March 6, 2019
Apple CEO Tim Cook recently published a letter to Apple shareholders, addressing the company’s decline in iPhone sales. On the bright side, Apple’s non-iPhone revenue continues to grow almost nineteen percent per year. Apple wearables experienced over $10 billion in sales in the year ended September 2018, which Cook says is already “fifty percent more than iPod was at its peak.” With sales of products like the Apple Watch and AirPods growing almost fifty percent year-over-year, Apple’s future success may be dependent on a shift towards wearable products.
As discussed in an Inverse article, a patent application by Apple was recently published, titled “Fabric-Based Items With Electrical Component Arrays”. The patent describes a fabric-based item intertwined with electrical components. The technology is still in progress as there are several engineering challenges. For example, electrical components must be safely weaved into the fabric without causing damage if bent or stretched.
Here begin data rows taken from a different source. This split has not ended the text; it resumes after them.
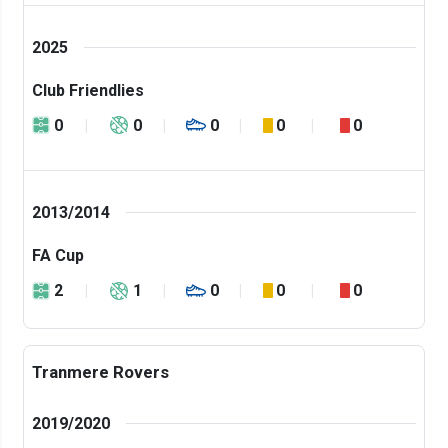
2025
Club Friendlies
0
0
0
0
0
2013/2014
FA Cup
2
1
0
0
0
Tranmere Rovers
2019/2020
Apple has been granted similar smart clothing patents in the past. If Apple can successfully integrate a flexible electrical circuit into fabric, products such as wrist bands, clothing, furniture, and wallets with embedded screens may be the next big trend. Smart clothing technology could be used to transform traditional iPhones and iPads to screens on your sleeve. The technology could also be used to monitor vital signs, such as body temperature, heart rate and respiration.
Apple is not the only company in pursuit of smart clothing. In 2017, Google released a smart jacket in partnership with Levi. The denim jacket uses Google’s Jacquard technology to connect wirelessly to a smart phone and lets users control audio, navigation, receive alerts, and more with the sleeve of their jacket. So far, the jacket appears to have received mixed reviews.
As to Apple’s ability to innovate in this segment, Cook assured shareholders that the company is committed to flexibility, adaptability and creativity, and confirmed that new products are in the pipeline.